Andrew Carnegie would probably be happy because the company is improving the educational lives of some 500,000 students across 2,600 school districts in states such as Florida, Georgia and Kentucky. And as a result, the 10-year-old company has grown 30 percent, year-over-year since 2005.
Andrew Carnegie’s business associate Henry Clay Frick, is also watching over Carnegie Learning in a weird sort of way. The company employs 100 people in the Frick Building, Downtown, and the original door from Henry Clay Frick’s office can be seen in the company’s lobby.
TRON comes to class
In 1982, Walt Disney released a film called “Tron,” in which actors Jeff Bridges and Bruce Boxleitner became inhabitants of a video game and did battle with the evil nemesis Sark, played by David Warner. The film was revolutionary because it incorporated live action with digital computer animation.
Apangea Learning is creating a similar revolution in the classroom, because its math students create computer alter egos of themselves, called “avatars,” as they learn math. While Apangea isn’t making math video games, it is trying to make learning math fun.
The company’s product combines online learning with live teaching by instructors working from Apangea’s offices on Liberty Avenue, Downtown. Students can work with Apangea’s faculty from early in the morning to past midnight.
Each student can access the Web-based lessons and then work through problems with a specially created computer-animated avatar. If a student gets stuck, they can speak with a math teacher using an Internet phone hook-up or through text messages.
If they really have problems picking up a concept, the teacher can send the student to the blackboard. In this case, students can access an interactive white- board, where Apangea’s teachers show students how to solve problems over the Internet rather than in a classroom.

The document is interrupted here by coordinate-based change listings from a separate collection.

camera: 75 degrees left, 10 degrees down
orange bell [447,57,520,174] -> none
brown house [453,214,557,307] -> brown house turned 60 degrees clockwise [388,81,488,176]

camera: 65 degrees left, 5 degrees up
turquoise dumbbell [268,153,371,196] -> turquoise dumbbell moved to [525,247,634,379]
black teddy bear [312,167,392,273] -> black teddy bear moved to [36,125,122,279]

In addition to avatars, Apangea makes learning fun through a special reward program. Students can earn points if they work through problems. They can redeem points for T-shirts or make donations to their favorite charity.
Apangea Learning’s product is based on a five-step problem-solving process, which was developed by the U.S. Air Force. The company has exclusive rights to the Air Force’s intellectual property based on its cognitive research.
The company’s biggest contract to date is providing its product and services to all of the schools in the state of Idaho.
Teach your children well
The growth of Carnegie Learning and Apangea Learning speaks to the effectiveness of their product offerings, but somehow I wonder what all this will mean to education.
Clearly, one can see educational improvement, in that both companies can spot learning problems and respond to them instantly. Maybe some kids won’t get pigeon-holed as “not a math person.”
Bear in mind that I went to school when dinosaurs ruled the earth. We weren’t making goo-goo eyes to a cell phone in hopes that a text message soon would appear.
And I remember the teachers who really had an impact on me. One was Father Leo. He scared the bejesus out of me every time I went to the blackboard, because I wasn’t much of a mathlete. After class, he would spend hours working problem after problem with me, trying to drill algebra into my brain until I finally got it. What I didn’t know then, but know now is this: Father Leo really cared and wanted me to learn algebra.
A few years ago, my classmates from St. Mark’s High School in Erie sat around at a picnic, drank beer and wondered what became of the old prince of the polynomial. We laughed until we cried.
Thirty years from now, the students of today will probably have all developed adult-onset diabetes and heart disease because they never went outside to play. But I wonder whether they’ll look back fondly and say, “Remember that old Toshiba satellite? Now there was a teacher.”